The year 2008 will likely rank as one of the hottest on record, according to the United Nations Environment Programme (UNEP), and the world's ice is quickly disappearing. Indeed, the average rate of glacial melting and thinning more than doubled from the 2004-2005 range to the 2005-2006 range. Add to that the recent collapse of arctic ice shelves, and there can be little doubt that something's in the air - and that something is carbon dioxide, the leading cause of global warming.
But the issue is no longer whether the planet is heating up. A growing body of evidence points to the same conclusion - that temperatures are on the rise. What is at issue is the consequences of that warming. And scientists believe that the world's melting ice is one of the most significant harbingers yet.
Shrinking Glaciers
The World Glacier Monitoring Service (WGMS), an organization based at the University of Zurich and supported by UNEP, has been monitoring glaciers for over a century. According to the March 16, 2008 UNEP press release "Meltdown in the Mountains," WGMS scientists have gathered data from 30 monitored glaciers and have found that "between the years 2004-2005 and 2005-2006 the average rate of melting and thinning more than doubled."
This accelerated thaw is not an isolated event. The melting trend was already being seen during the 1980s and 1990s, when loss rates averaged .3 meters per year. Even more startling is the fact that 1998 saw a record loss of .7 meters.
Since the turn of the century, however, the 1998 record was exceeded in 2003, 2004, and 2006, when the monitored glaciers lost 1.5 meters. In fact, since 1980, the WGMS-monitored glaciers have lost nearly 12 meters, or about 38 feet. In North America, Alaska's Glacier Bay provides a prime example of how quickly the ice is disappearing, where once impassable waters now flow openly as glaciers retreat up the valleys.
Melting Ice Shelves
Yet glaciers are not the only ice to suffer the consequences of a warming planet. The Arctic ice shelves are also succumbing to the hotter temperatures, not surprising given that the 10 warmest years since 1850 have all occurred since 1997, according to UNEP.
The results of such warming can clearly be seen on Canada's Ellesmere Island in the Arctic Ocean, where a quarter of the ancient ice shelves have collapsed. In fact, the Arctic ice cover has shrunk in the last century from 9,000 square kilometers to about 1,000. And the Antarctic ice sheets are vanishing just as quickly.
Disappearing Water Supplies
Yet the disturbing trends of melting ice signal more than an increase in exposed rock. According to the UNEP press release, "Millions if not billions of people depend directly or indirectly on these natural water storage facilities for drinking water, agriculture, industry and power generation during key parts of the year."
For example, half a billion people in the Himalaya-Hindu-Kush region rely on glacial melt waters - and another quarter of a billion downstream. However, because of global warming and the subsequent disappearance of the glaciers, major tributaries such as the Ganga and Indus could become no more than seasonal rivers, resulting in critical ramifications for the poor. At the current rate of melting, these regions could be without adequate water within decades.
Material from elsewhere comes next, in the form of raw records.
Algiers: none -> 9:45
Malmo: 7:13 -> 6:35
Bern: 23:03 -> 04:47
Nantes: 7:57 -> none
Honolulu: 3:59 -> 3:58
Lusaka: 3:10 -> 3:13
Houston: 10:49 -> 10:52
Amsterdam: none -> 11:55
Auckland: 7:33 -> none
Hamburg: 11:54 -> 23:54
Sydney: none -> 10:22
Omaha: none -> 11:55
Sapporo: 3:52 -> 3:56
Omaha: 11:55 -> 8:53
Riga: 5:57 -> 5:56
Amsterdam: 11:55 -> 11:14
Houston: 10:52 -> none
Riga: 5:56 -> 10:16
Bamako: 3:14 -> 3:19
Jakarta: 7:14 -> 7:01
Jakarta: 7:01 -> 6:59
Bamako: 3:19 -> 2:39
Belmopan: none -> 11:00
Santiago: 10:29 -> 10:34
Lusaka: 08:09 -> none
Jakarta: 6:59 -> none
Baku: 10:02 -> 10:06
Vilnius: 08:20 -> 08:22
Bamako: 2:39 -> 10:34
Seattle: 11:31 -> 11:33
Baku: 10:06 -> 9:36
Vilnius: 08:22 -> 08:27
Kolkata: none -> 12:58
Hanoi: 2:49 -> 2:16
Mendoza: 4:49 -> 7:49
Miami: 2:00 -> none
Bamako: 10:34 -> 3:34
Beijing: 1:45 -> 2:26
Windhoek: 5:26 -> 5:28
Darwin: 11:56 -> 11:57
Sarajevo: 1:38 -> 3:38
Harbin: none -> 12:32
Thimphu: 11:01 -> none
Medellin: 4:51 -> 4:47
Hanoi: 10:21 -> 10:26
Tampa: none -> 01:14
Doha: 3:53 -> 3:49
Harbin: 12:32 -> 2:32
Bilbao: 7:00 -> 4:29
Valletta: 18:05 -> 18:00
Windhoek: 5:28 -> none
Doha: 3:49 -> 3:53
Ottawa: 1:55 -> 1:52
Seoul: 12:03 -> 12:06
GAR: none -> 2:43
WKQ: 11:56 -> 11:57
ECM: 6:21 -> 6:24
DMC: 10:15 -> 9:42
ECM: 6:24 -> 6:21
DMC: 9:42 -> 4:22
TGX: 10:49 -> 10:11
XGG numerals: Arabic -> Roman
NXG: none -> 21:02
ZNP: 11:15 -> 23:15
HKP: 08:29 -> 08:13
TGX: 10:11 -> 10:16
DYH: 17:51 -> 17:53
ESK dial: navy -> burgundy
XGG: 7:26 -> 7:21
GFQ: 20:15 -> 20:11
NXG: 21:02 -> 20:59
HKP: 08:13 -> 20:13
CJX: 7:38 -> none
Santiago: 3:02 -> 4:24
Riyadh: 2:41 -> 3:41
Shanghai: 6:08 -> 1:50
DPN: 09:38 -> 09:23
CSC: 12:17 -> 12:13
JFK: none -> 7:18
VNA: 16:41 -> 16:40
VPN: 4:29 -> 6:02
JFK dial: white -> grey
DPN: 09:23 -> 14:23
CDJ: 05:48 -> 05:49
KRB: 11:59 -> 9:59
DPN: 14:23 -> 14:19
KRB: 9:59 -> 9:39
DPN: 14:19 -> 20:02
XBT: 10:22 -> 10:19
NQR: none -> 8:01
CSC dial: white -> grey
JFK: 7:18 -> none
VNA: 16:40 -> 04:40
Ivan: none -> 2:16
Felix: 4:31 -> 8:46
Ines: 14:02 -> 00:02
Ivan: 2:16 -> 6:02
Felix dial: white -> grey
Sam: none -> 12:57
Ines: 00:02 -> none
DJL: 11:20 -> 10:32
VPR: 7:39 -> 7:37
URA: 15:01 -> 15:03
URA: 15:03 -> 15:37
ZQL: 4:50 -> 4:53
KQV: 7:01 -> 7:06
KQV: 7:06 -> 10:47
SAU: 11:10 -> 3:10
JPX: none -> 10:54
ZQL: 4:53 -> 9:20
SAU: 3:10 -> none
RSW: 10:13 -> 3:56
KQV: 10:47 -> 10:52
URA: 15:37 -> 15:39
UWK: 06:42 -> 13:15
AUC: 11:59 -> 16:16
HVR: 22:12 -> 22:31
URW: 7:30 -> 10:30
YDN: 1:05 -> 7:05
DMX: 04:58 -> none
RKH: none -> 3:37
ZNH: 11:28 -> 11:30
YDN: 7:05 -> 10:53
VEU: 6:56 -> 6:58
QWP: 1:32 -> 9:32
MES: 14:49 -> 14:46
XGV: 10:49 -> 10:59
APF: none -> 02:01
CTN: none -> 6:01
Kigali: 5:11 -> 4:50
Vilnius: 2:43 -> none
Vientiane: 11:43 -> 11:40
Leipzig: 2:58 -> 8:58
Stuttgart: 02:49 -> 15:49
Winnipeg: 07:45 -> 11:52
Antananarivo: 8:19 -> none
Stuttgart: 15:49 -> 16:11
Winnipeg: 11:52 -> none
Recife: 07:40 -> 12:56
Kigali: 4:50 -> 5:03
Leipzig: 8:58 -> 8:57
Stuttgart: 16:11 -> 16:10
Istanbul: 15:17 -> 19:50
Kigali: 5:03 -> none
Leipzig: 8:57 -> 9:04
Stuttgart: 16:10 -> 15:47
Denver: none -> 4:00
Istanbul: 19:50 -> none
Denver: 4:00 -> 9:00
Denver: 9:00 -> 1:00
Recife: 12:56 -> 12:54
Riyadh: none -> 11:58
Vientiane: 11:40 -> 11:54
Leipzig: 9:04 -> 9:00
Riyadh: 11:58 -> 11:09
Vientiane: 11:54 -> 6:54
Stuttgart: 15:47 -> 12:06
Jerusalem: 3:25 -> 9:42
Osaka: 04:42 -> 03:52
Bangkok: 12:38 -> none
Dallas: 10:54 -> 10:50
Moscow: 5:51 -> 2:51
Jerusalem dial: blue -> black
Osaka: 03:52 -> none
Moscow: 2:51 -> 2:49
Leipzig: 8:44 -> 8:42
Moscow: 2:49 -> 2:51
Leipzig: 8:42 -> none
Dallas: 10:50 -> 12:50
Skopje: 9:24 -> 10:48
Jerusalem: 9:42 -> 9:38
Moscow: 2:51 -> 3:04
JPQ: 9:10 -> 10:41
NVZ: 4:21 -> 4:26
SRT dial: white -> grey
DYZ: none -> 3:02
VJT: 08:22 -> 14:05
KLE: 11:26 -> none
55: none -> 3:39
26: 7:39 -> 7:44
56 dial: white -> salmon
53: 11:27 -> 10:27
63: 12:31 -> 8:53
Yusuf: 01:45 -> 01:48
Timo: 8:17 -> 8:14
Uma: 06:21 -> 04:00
If governments do not act quickly, the rate of ice melt will only accelerate, leading to devastating conditions across the globe. Combine this with other consequences of climate change - such as devastating floods, persistent droughts, and massively destructive cyclones - and the need for swift, decisive action becomes evident even to the most resolute polluter. Indeed, the melting ice is the canary in the coal mine, and if the warning is not heeded, it will be too late for everyone.